Il se risqua donc à une dernière question.
- Je comprends, je comprends. Dites-moi ; vous
dormez j’imagine ?
- Ben oui, évidemment. Comme tout le monde non ?
fit-elle un peu agacée.
Le voyageur enchaina.
- Et quand vous vous réveillez, quand vous pensez à la
journée qui s’annonce, quelle est votre première pensée ?
- Ma première pensée va d’abord à ce que j’ai attrapé
pendant la nuit puis je regarde l’état de ma toile. Et cela programme ma
journée.
- C'est-à-dire ?
- Je sais que si je n’ai rien attrapé pendant la nuit,
il va falloir que je déménage et que je reconstruise une autre toile ailleurs.

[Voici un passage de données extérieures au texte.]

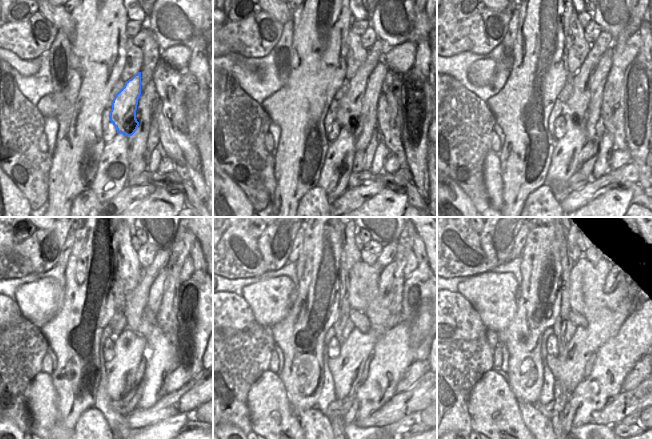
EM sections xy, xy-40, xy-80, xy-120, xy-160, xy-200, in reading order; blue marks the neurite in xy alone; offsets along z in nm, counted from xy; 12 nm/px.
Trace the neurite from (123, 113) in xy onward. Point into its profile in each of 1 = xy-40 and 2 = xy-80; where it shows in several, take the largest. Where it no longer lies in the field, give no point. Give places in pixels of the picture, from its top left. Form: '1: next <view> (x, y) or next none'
1: next xy-40 (349, 107)
2: next xy-80 (576, 106)

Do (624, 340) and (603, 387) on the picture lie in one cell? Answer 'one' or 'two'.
one

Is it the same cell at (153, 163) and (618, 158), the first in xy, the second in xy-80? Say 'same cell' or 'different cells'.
different cells

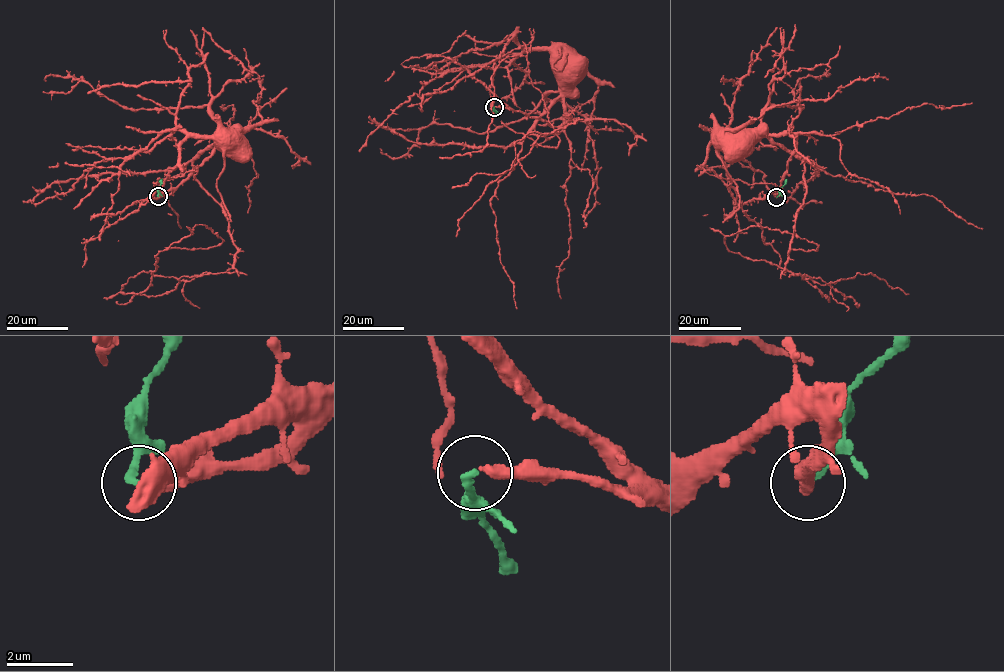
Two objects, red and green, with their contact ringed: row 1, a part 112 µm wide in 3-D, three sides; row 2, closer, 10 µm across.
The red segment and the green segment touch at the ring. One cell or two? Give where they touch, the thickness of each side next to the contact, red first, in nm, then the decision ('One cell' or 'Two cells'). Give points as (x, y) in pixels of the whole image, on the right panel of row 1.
Place: (776, 197). Thickness 360 nm (red) against 240 nm. Two cells

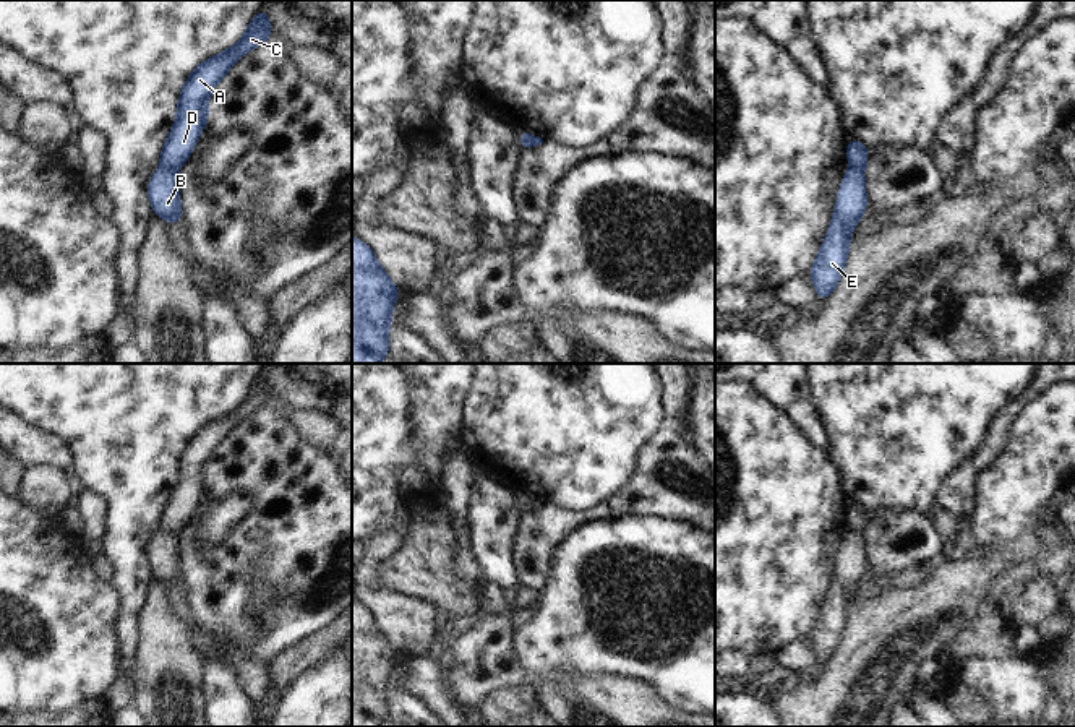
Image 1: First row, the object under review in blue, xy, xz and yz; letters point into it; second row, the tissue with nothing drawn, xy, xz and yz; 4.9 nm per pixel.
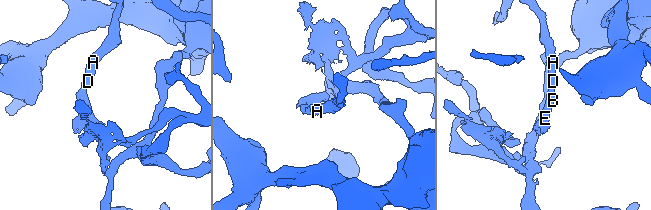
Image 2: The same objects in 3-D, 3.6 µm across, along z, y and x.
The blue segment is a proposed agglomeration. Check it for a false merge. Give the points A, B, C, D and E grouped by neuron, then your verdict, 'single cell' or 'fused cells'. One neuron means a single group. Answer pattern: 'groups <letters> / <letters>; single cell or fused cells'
groups A C D / B E; fused cells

Et selon la saison, j’ai plus ou moins de temps pour faire ça.
- Si je comprends bien, ce qui vous importe avant tout
c’est votre nourriture. Si vous n’en n’avez plus assez, vous estimez le temps
nécessaire pour reconstituer vos réserves, s’essaya le voyageur.
- Vous avez tout compris. Pourquoi ? Vous ne faites
pas pareil vous ?
- Nous faisons comme vous quand nous savons que nous
allons peut-être manquer de nourriture. Des personnes sont malheureusement
contraintes de faire cela tous les jours. D’autres, lorsqu’ils perdent leur
emploi, déménagent pour gagner leur vie ailleurs afin de nourrir leur famille.
- Vous semblez associer l’adaptation, le changement, le
mouvement à une question de perte ou de manque, je me trompe ? fit
l’araignée.
- Vous avez raison, c’est souvent que nous disons
« On sait ce qu’on perd, on ne sait pas ce qu’on gagne ! ».
- Ça c’est drôle alors ! Alors que moi, c’est si je
ne bouge pas que je suis sûre de mourir plus vite.
- Ah bon ? Vous savez que vous allez mourir un
jour ?
- Bah ! évidemment, répliqua l’araignée excédée.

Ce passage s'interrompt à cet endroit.